_Task brief_
Reproduce every line of the rows below verbatim, omitting the pictures.

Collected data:
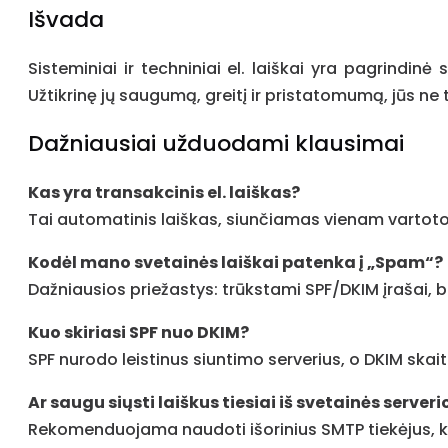
Išvada
Sisteminiai ir techniniai el. laiškai yra pagrindi
Užtikrinę jų saugumą, greitį ir pristatomumą, jūs ne 
Dažniausiai užduodami klausimai
Kas yra transakcinis el. laiškas?
Tai automatinis laiškas, siunčiamas vienam vartotoj
Kodėl mano svetainės laiškai patenka į „Spam“?
Dažniausios priežastys: trūkstami SPF/DKIM įrašai, 
Kuo skiriasi SPF nuo DKIM?
SPF nurodo leistinus siuntimo serverius, o DKIM skai
Ar saugu siųsti laiškus tiesiai iš svetainės serveri
Rekomenduojama naudoti išorinius SMTP tiekėjus, k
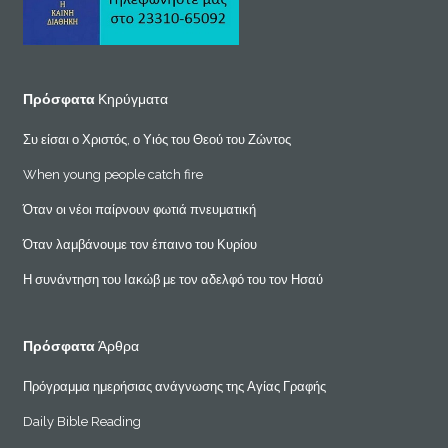
Πρόσφατα
Κηρύγματα
Συ είσαι ο Χριστός, ο Υιός του Θεού του Ζώντος
When young people catch fire
Όταν οι νέοι παίρνουν φωτιά πνευματική
Όταν λαμβάνουμε τον έπαινο του Κυρίου
Η συνάντηση του Ιακώβ με τον αδελφό του τον Ησαύ
Πρόσφατα
Άρθρα
Πρόγραμμα ημερήσιας ανάγνωσης της Αγίας Γραφής
Daily Bible Reading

_Response to the task_
Išvada
Sisteminiai ir techniniai el. laiškai yra pagrindi
Užtikrinę jų saugumą, greitį ir pristatomumą, jūs ne 
Dažniausiai užduodami klausimai
Kas yra transakcinis el. laiškas?
Tai automatinis laiškas, siunčiamas vienam vartotoj
Kodėl mano svetainės laiškai patenka į „Spam“?
Dažniausios priežastys: trūkstami SPF/DKIM įrašai, 
Kuo skiriasi SPF nuo DKIM?
SPF nurodo leistinus siuntimo serverius, o DKIM skai
Ar saugu siųsti laiškus tiesiai iš svetainės serveri
Rekomenduojama naudoti išorinius SMTP tiekėjus, k
Πρόσφατα
Κηρύγματα
Συ είσαι ο Χριστός, ο Υιός του Θεού του Ζώντος
When young people catch fire
Όταν οι νέοι παίρνουν φωτιά πνευματική
Όταν λαμβάνουμε τον έπαινο του Κυρίου
Η συνάντηση του Ιακώβ με τον αδελφό του τον Ησαύ
Πρόσφατα
Άρθρα
Πρόγραμμα ημερήσιας ανάγνωσης της Αγίας Γραφής
Daily Bible Reading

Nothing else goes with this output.